• **Information**:
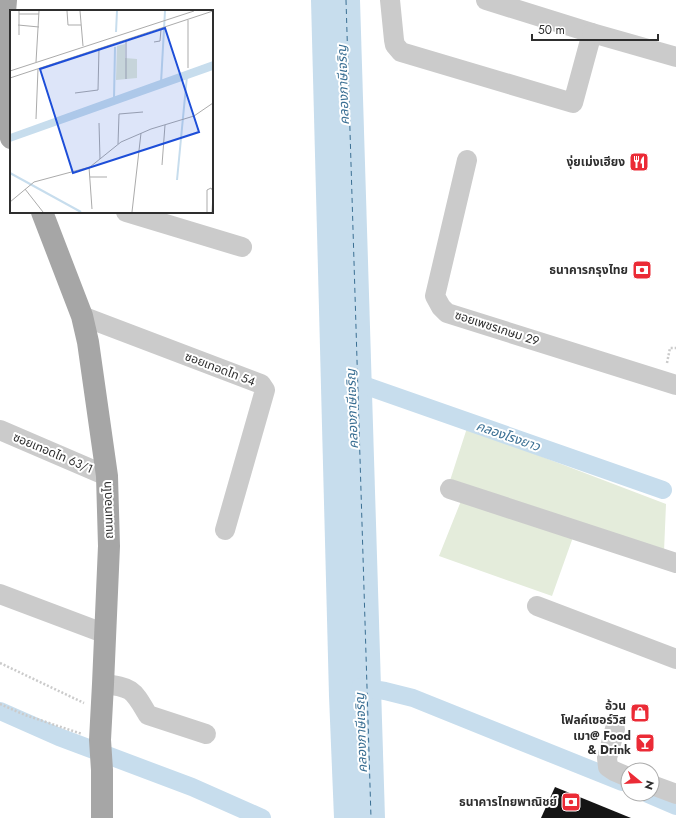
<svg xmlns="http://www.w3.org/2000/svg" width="676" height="818" font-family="Jost,'Noto Sans Thai',sans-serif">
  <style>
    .green { fill: #e4ecdb }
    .water { fill: #c7dded }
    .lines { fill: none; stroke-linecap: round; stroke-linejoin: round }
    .canal { stroke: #c7dded; stroke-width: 18 }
    .ferry { stroke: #3a6f93; stroke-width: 1; stroke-dasharray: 5 4; stroke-linecap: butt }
    .building { fill: #151515 }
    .path { stroke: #cbcbcb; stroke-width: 2.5; stroke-dasharray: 2 2; stroke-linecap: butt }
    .minor { stroke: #cbcbcb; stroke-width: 20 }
    .major { stroke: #a6a6a6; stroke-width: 22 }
    .labels { text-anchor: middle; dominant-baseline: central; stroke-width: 4; stroke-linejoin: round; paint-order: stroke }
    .poi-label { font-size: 12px; font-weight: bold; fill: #2e2e2e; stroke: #fff; text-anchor: end }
    .street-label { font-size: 12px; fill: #2e2e2e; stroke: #fff }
    .water-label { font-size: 13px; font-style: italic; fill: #3a6f93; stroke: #fff }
    .inset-river { fill: none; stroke: #c7dded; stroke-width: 2 }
    .inset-road { fill: none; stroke: #ababab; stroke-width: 1 }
    .view { fill: #1d4ed8; fill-opacity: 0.15; stroke: #1d4ed8; stroke-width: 2 }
    .inset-edge { fill: none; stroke: #2e2e2e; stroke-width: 2 }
  </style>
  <rect width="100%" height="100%" fill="#fff"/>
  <path class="green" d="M467 428 666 504 664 552 578 526 572 540 552 596 439 556 461 501 445 496Z"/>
  <path class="water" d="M311 0H360L385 818H334L329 696Z"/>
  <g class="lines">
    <g class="canal">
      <path d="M352 381 663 490"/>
      <path d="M360 687 385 691 413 698 622 782"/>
      <path d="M0 711 59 737 192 787 262 818"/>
      <path d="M648 794 676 806"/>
    </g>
    <path class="ferry" d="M346 0 371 818"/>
  </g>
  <path class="building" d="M555 787 631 818H541Z"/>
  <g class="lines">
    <g class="path">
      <path d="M667 363 670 348H676"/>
      <path d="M0 663 84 703"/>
      <path d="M0 704 25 715 82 734"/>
    </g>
    <g class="minor">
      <path d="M390 0 394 40 395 45 401 52 573 103 592 33 486 0"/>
      <path d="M592 33 676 57"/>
      <path d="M467 160 435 296 441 307 447 313 676 385"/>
      <path d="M126 212 242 247"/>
      <path d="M82 316 261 384 265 390 225 530"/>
      <path d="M0 430 107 476"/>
      <path d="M450 489 676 563"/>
      <path d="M0 594 106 634"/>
      <path d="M537 606 676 659"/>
      <path d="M103 684C133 687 133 690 148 715L206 734"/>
      <path d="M615 729 607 758 608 767 614 771 628 777"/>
      <path d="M652 785 676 794"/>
    </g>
    <g class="major">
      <path d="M0 74 6 0"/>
      <path d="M0 83 3 111 11 138"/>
      <path d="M42 212 82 316 88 342 107 476 109 546 103 684 100 740 102 770V818"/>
    </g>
  </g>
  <defs>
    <symbol id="restaurant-square" viewBox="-11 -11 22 22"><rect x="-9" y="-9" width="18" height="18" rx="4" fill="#eb2b36" stroke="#fff"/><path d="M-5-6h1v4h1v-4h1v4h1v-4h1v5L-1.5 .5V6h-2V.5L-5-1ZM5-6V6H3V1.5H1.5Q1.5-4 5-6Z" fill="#fff"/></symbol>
    <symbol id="bank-square" viewBox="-11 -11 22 22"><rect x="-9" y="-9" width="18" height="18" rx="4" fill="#eb2b36" stroke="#fff"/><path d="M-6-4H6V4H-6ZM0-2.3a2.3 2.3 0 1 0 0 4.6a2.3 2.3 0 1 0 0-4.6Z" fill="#fff"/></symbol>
    <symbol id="shop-square" viewBox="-11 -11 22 22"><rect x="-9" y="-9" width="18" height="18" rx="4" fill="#eb2b36" stroke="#fff"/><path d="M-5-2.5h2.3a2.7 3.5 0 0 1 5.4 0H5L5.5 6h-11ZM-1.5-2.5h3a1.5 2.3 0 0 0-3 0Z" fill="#fff"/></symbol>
    <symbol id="bar-square" viewBox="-11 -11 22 22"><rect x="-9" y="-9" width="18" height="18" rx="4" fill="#eb2b36" stroke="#fff"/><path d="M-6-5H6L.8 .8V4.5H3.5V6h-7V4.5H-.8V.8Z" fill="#fff"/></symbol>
  </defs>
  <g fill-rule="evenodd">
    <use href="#restaurant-square" x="628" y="151" width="22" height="22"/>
    <use href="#bank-square" x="631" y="259" width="22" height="22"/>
    <use href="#shop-square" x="629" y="702" width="22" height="22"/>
    <use href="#bar-square" x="634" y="732" width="22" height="22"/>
    <use href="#bank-square" x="560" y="791" width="22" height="22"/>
  </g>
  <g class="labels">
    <g class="poi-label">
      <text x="625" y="162">งุ่ยเม่งเฮียง</text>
      <text x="628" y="270">ธนาคารกรุงไทย</text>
      <text x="626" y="706">อ้วน<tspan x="626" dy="14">โฟลค์เซอร์วิส</tspan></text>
      <text x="631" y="736">เมา@ Food<tspan x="631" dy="14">&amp; Drink</tspan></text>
      <text x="557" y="802">ธนาคารไทยพาณิชย์</text>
    </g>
    <g class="street-label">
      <text transform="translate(497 328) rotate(18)">ซอยเพชรเกษม 29</text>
      <text transform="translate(220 369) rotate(21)">ซอยเทอดไท 54</text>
      <text transform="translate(53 453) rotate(23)">ซอยเทอดไท 63/1</text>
      <text transform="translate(108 510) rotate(-92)">ถนนเทอดไท</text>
    </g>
    <g class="water-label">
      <text transform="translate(343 85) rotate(-92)">คลองภาษีเจริญ</text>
      <text transform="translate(352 409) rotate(-92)">คลองภาษีเจริญ</text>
      <text transform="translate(508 436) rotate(19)">คลองโรงยาว</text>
      <text transform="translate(361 733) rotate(-92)">คลองภาษีเจริญ</text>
    </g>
  </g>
  <g transform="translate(10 10)">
    <rect width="203" height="203" fill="#fff"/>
    <path d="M115 34V48L127 49V68L106 70 107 36Z" fill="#e4ecdb"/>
    <path d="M203 51V60L0 132V124Z" fill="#c7dded"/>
    <path class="inset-river" d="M106 22 107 1M151 73 155 1M104 89 105 37M0 126 203 53M0 163 71 202M167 170 177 66"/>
    <path class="inset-road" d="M57 1 58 15H71M70 1 73 36M9 4H29M178 10V58M8 15 29 17M9 25V1M144 32 150 31 151 19M26 52 29 1M0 61 184 1M0 68 203 1M116 69V30M65 83 88 80 89 38M26 109 28 59M89 113 90 149M108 134 109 104 133 102M152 155 155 115M79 157 82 199M80 167H97M15 179 33 202M0 192 24 172 80 157 111 132 141 119 184 106 203 93M122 202 131 123M197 202V180L201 178 203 181M202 202 203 184"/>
    <path class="view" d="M155 18 189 122 63 163 30 59Z"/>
    <rect width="203" height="203" class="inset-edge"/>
  </g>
  <g transform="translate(640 782) rotate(108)"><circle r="19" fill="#ffffff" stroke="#ababab"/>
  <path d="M0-3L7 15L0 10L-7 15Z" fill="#eb2b36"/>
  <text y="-6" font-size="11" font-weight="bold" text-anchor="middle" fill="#2e2e2e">N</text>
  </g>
  <path d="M532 34v6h126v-6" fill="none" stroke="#2e2e2e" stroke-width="2"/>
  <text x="538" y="34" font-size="12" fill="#2e2e2e" stroke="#ffffff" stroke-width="3" paint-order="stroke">50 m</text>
</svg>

• **Assigned task**:
Make an exact copy of the records above. Keep out every picture.

• **Solution**:
<svg xmlns="http://www.w3.org/2000/svg" width="676" height="818" font-family="Jost,'Noto Sans Thai',sans-serif">
  <style>
    .green { fill: #e4ecdb }
    .water { fill: #c7dded }
    .lines { fill: none; stroke-linecap: round; stroke-linejoin: round }
    .canal { stroke: #c7dded; stroke-width: 18 }
    .ferry { stroke: #3a6f93; stroke-width: 1; stroke-dasharray: 5 4; stroke-linecap: butt }
    .building { fill: #151515 }
    .path { stroke: #cbcbcb; stroke-width: 2.5; stroke-dasharray: 2 2; stroke-linecap: butt }
    .minor { stroke: #cbcbcb; stroke-width: 20 }
    .major { stroke: #a6a6a6; stroke-width: 22 }
    .labels { text-anchor: middle; dominant-baseline: central; stroke-width: 4; stroke-linejoin: round; paint-order: stroke }
    .poi-label { font-size: 12px; font-weight: bold; fill: #2e2e2e; stroke: #fff; text-anchor: end }
    .street-label { font-size: 12px; fill: #2e2e2e; stroke: #fff }
    .water-label { font-size: 13px; font-style: italic; fill: #3a6f93; stroke: #fff }
    .inset-river { fill: none; stroke: #c7dded; stroke-width: 2 }
    .inset-road { fill: none; stroke: #ababab; stroke-width: 1 }
    .view { fill: #1d4ed8; fill-opacity: 0.15; stroke: #1d4ed8; stroke-width: 2 }
    .inset-edge { fill: none; stroke: #2e2e2e; stroke-width: 2 }
  </style>
  <rect width="100%" height="100%" fill="#fff"/>
  <path class="green" d="M467 428 666 504 664 552 578 526 572 540 552 596 439 556 461 501 445 496Z"/>
  <path class="water" d="M311 0H360L385 818H334L329 696Z"/>
  <g class="lines">
    <g class="canal">
      <path d="M352 381 663 490"/>
      <path d="M360 687 385 691 413 698 622 782"/>
      <path d="M0 711 59 737 192 787 262 818"/>
      <path d="M648 794 676 806"/>
    </g>
    <path class="ferry" d="M346 0 371 818"/>
  </g>
  <path class="building" d="M555 787 631 818H541Z"/>
  <g class="lines">
    <g class="path">
      <path d="M667 363 670 348H676"/>
      <path d="M0 663 84 703"/>
      <path d="M0 704 25 715 82 734"/>
    </g>
    <g class="minor">
      <path d="M390 0 394 40 395 45 401 52 573 103 592 33 486 0"/>
      <path d="M592 33 676 57"/>
      <path d="M467 160 435 296 441 307 447 313 676 385"/>
      <path d="M126 212 242 247"/>
      <path d="M82 316 261 384 265 390 225 530"/>
      <path d="M0 430 107 476"/>
      <path d="M450 489 676 563"/>
      <path d="M0 594 106 634"/>
      <path d="M537 606 676 659"/>
      <path d="M103 684C133 687 133 690 148 715L206 734"/>
      <path d="M615 729 607 758 608 767 614 771 628 777"/>
      <path d="M652 785 676 794"/>
    </g>
    <g class="major">
      <path d="M0 74 6 0"/>
      <path d="M0 83 3 111 11 138"/>
      <path d="M42 212 82 316 88 342 107 476 109 546 103 684 100 740 102 770V818"/>
    </g>
  </g>
  <defs>
    <symbol id="restaurant-square" viewBox="-11 -11 22 22"><rect x="-9" y="-9" width="18" height="18" rx="4" fill="#eb2b36" stroke="#fff"/><path d="M-5-6h1v4h1v-4h1v4h1v-4h1v5L-1.5 .5V6h-2V.5L-5-1ZM5-6V6H3V1.5H1.5Q1.5-4 5-6Z" fill="#fff"/></symbol>
    <symbol id="bank-square" viewBox="-11 -11 22 22"><rect x="-9" y="-9" width="18" height="18" rx="4" fill="#eb2b36" stroke="#fff"/><path d="M-6-4H6V4H-6ZM0-2.3a2.3 2.3 0 1 0 0 4.6a2.3 2.3 0 1 0 0-4.6Z" fill="#fff"/></symbol>
    <symbol id="shop-square" viewBox="-11 -11 22 22"><rect x="-9" y="-9" width="18" height="18" rx="4" fill="#eb2b36" stroke="#fff"/><path d="M-5-2.5h2.3a2.7 3.5 0 0 1 5.4 0H5L5.5 6h-11ZM-1.5-2.5h3a1.5 2.3 0 0 0-3 0Z" fill="#fff"/></symbol>
    <symbol id="bar-square" viewBox="-11 -11 22 22"><rect x="-9" y="-9" width="18" height="18" rx="4" fill="#eb2b36" stroke="#fff"/><path d="M-6-5H6L.8 .8V4.5H3.5V6h-7V4.5H-.8V.8Z" fill="#fff"/></symbol>
  </defs>
  <g fill-rule="evenodd">
    <use href="#restaurant-square" x="628" y="151" width="22" height="22"/>
    <use href="#bank-square" x="631" y="259" width="22" height="22"/>
    <use href="#shop-square" x="629" y="702" width="22" height="22"/>
    <use href="#bar-square" x="634" y="732" width="22" height="22"/>
    <use href="#bank-square" x="560" y="791" width="22" height="22"/>
  </g>
  <g class="labels">
    <g class="poi-label">
      <text x="625" y="162">งุ่ยเม่งเฮียง</text>
      <text x="628" y="270">ธนาคารกรุงไทย</text>
      <text x="626" y="706">อ้วน<tspan x="626" dy="14">โฟลค์เซอร์วิส</tspan></text>
      <text x="631" y="736">เมา@ Food<tspan x="631" dy="14">&amp; Drink</tspan></text>
      <text x="557" y="802">ธนาคารไทยพาณิชย์</text>
    </g>
    <g class="street-label">
      <text transform="translate(497 328) rotate(18)">ซอยเพชรเกษม 29</text>
      <text transform="translate(220 369) rotate(21)">ซอยเทอดไท 54</text>
      <text transform="translate(53 453) rotate(23)">ซอยเทอดไท 63/1</text>
      <text transform="translate(108 510) rotate(-92)">ถนนเทอดไท</text>
    </g>
    <g class="water-label">
      <text transform="translate(343 85) rotate(-92)">คลองภาษีเจริญ</text>
      <text transform="translate(352 409) rotate(-92)">คลองภาษีเจริญ</text>
      <text transform="translate(508 436) rotate(19)">คลองโรงยาว</text>
      <text transform="translate(361 733) rotate(-92)">คลองภาษีเจริญ</text>
    </g>
  </g>
  <g transform="translate(10 10)">
    <rect width="203" height="203" fill="#fff"/>
    <path d="M115 34V48L127 49V68L106 70 107 36Z" fill="#e4ecdb"/>
    <path d="M203 51V60L0 132V124Z" fill="#c7dded"/>
    <path class="inset-river" d="M106 22 107 1M151 73 155 1M104 89 105 37M0 126 203 53M0 163 71 202M167 170 177 66"/>
    <path class="inset-road" d="M57 1 58 15H71M70 1 73 36M9 4H29M178 10V58M8 15 29 17M9 25V1M144 32 150 31 151 19M26 52 29 1M0 61 184 1M0 68 203 1M116 69V30M65 83 88 80 89 38M26 109 28 59M89 113 90 149M108 134 109 104 133 102M152 155 155 115M79 157 82 199M80 167H97M15 179 33 202M0 192 24 172 80 157 111 132 141 119 184 106 203 93M122 202 131 123M197 202V180L201 178 203 181M202 202 203 184"/>
    <path class="view" d="M155 18 189 122 63 163 30 59Z"/>
    <rect width="203" height="203" class="inset-edge"/>
  </g>
  <g transform="translate(640 782) rotate(108)"><circle r="19" fill="#ffffff" stroke="#ababab"/>
  <path d="M0-3L7 15L0 10L-7 15Z" fill="#eb2b36"/>
  <text y="-6" font-size="11" font-weight="bold" text-anchor="middle" fill="#2e2e2e">N</text>
  </g>
  <path d="M532 34v6h126v-6" fill="none" stroke="#2e2e2e" stroke-width="2"/>
  <text x="538" y="34" font-size="12" fill="#2e2e2e" stroke="#ffffff" stroke-width="3" paint-order="stroke">50 m</text>
</svg>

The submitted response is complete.